The ABA has provided guidance to lawyers who receive emails from opposing counsel which copy the client of opposing counsel. Formal Opinion 503 advised that “In the absence of special circumstances, lawyers who copy their clients on an electronic communication sent to counsel representing another person in the matter impliedly consent to receiving counsel’s ‘reply all’ to the communication.”
In providing this guidance, the Opinion discussed the obligations imposed by Model Rule 4.2 to refrain from communicating with a represented individual regarding the subject of the representation. The Opinion observed that the lawyer sending the email that copies a client creates a “group communication” that provides implied consent for responding to the group. The opinion described this implied consent as a bright line application of the rule.

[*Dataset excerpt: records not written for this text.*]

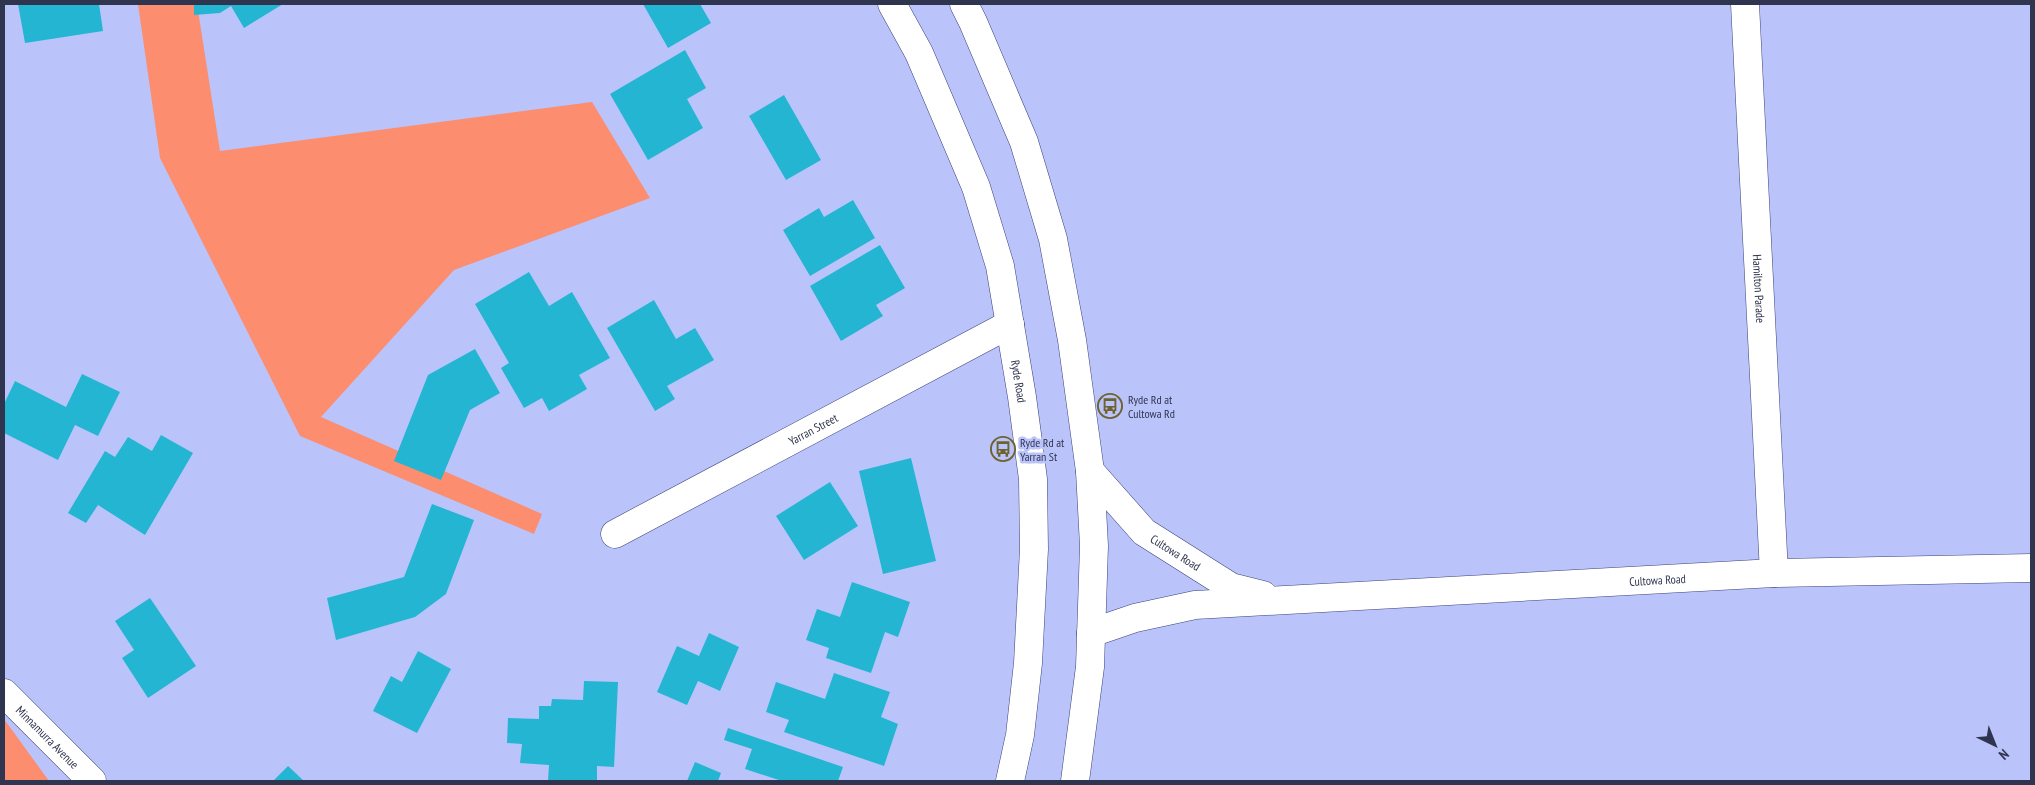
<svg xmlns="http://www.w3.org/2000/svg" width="2035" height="785" viewBox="0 0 2035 785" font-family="'PT Sans Narrow',sans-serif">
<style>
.green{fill:#fc8d6f}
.building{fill:#24b5d3}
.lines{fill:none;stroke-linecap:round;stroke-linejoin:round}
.street-casing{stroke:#3b427a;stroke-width:29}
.highway-casing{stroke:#3b427a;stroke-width:29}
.street{stroke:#fff;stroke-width:28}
.highway{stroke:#fff;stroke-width:28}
.labels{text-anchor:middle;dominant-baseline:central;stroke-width:5;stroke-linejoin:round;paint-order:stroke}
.street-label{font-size:12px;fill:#30354f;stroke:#bac4fa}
.poi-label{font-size:12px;fill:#30354f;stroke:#bac4fa;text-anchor:start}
</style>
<rect width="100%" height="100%" fill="#bac4fa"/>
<path class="green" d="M138,4H197L220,151L592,102L650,198L454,270L321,417L542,514L534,534L300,436L160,158Z
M4,719L49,781H4Z"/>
<path class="building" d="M18,4H99L103,31L25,43Z
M194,4H283L244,28L231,6L220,13L194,15Z
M643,4H700L711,23L668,48Z
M685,50L706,88L687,99L703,128L648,160L610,94Z
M784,95L821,160L786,180L749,116Z
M853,200L875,238L810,276L783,230L819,208L824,217Z
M880,245L905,288L876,305L883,316L841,341L810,286Z
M529,272L549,306L572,292L610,358L579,375L587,389L549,411L542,398L524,408L501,368L509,363L475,304Z
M654,300L676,339L695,328L714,360L667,386L675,399L655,411L607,328Z
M475,349L500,393L470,410L441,480L394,461L428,375Z
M82,374L120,392L98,436L75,425L58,460L4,433V404L15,381L66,407Z
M161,435L193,453L145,535L98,505L86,523L68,513L105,451L115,457L128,437L152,451Z
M911,458L936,561L883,574L859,471Z
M830,482L858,526L804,560L776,516Z
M432,504L474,520L446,594L415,617L336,640L327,598L404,577Z
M852,582L910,602L898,637L885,632L871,673L826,658L829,648L806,640L817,609L840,617Z
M150,598L196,666L148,698L122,658L134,650L115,621Z
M709,633L739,647L720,691L698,681L687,705L657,692L677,646L699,656Z
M418,651L451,669L417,733L373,711L391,676L402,682Z
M834,673L890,692L881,717L898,724L884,766L784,732L789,720L766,712L776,682L825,699Z
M584,681L618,682L614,767L597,766V781H548L549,765L520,763L522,744L507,743L508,718L539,719V706H551L552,699L583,700Z
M728,728L843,767L838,781H782L745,769L752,749L724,740Z
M695,762L721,773L718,781H687Z
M288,766L304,781H273Z"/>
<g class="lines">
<defs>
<g id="street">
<path id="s1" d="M1745,4L1774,573"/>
<path id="s2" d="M1090,471L1144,532L1231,587L1263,595"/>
<path id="s3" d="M615,534L1010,324"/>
<path id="s4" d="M1091,633L1135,618L1195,605L1774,573L2031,568"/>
<path id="s5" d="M4,693L92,781"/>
</g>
<g id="highway">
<path id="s6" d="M892,4L919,53L976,187L1000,266L1022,397L1033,479L1034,549L1028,663L1020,735L1010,781"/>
<path d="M964,4L973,22L1024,142L1053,239L1072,340L1090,471L1094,546L1090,667L1075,781"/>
</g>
</defs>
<use href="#street" class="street-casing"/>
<use href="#highway" class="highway-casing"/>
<use href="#street" class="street"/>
<use href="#highway" class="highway"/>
</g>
<defs>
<symbol id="bus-ring" viewBox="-11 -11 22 22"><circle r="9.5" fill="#bac4fa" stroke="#6e622f" stroke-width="1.5"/><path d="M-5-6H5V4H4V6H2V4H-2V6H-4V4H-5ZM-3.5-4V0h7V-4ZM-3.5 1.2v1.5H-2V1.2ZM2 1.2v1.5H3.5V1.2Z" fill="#6e622f"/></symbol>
</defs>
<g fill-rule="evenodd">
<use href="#bus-ring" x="1096" y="392" width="28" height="28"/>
<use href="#bus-ring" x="989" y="435" width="28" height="28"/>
</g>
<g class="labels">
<g class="street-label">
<text stroke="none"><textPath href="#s1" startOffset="285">Hamilton Parade</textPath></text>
<text stroke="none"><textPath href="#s6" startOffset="401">Ryde Road</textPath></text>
<text stroke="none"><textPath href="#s3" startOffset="224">Yarran Street</textPath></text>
<text stroke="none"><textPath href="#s2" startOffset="119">Cultowa Road</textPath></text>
<text stroke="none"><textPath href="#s4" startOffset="571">Cultowa Road</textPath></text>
<text stroke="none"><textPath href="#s5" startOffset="62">Minnamurra Avenue</textPath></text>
</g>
<g class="poi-label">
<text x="1128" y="399">Ryde Rd at<tspan x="1128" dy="14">Cultowa Rd</tspan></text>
<text x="1020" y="442">Ryde Rd at<tspan x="1020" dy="14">Yarran St</tspan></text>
</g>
</g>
<rect width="2035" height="785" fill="none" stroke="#30354f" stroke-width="10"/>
<g transform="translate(1995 745) rotate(137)" stroke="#bac4fa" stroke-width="4" paint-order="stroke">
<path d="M0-4L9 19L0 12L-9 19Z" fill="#30354f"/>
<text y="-8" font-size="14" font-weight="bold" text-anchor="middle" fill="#30354f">N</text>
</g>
</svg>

However, the implied consent for such group communication is not unlimited. The Opinion stated that “the consent covers only the specific topics in the initial email; the receiving counsel cannot reasonably infer that such email opens the door to copy the sending lawyer’s client on unrelated topics.”
Fairness requires that the sending lawyer should be presumed to have authorized a “reply all” response. This presumption is further supported by the fact that the receiving lawyer may not be aware that the client of the sending lawyer was included in the group communication. The Opinion explained that the sending lawyer establishes the communication framework and may avoid the risk of unwanted communication by simply not including a client.
The Opinion questioned the wisdom of including a client on a group communication and recognized it may lead to a client responding with an imprudent response to all. The Opinion advised that “the better practice is not to copy the client on an email or text to receiving counsel; instead, the lawyer generally should separately forward any pertinent emails or texts to the client.”
The authorization of a receiving lawyer to reply to all is not unlimited. Restrictions include either a verbal or written statement by the sending lawyer that specifically requests that the client be excluded from any reply. Further, the presumption only exists in relation to electronic communications and excludes traditional paper communication for which a “different set of norms currently exists.”
The policy behind Rule 4-4.2 is well explained by the comment, which states, “This rule contributes to the proper functioning of the legal system by protecting a person who has chosen to be represented by a lawyer in a matter against possible overreaching by other lawyers who are participating in the matter…” The most difficult issues that arise under this rule often involve uncertain questions of whether a communication is related to the relevant matter. Although the guidance of the Opinion is welcome, lawyers should be careful of overreaching, even in a “reply all” communication. See, Bedoya v. Aventura Limousine & Transp. Service, Inc., 861 F.Supp.2d 1346 (S.D. Fla., 2012).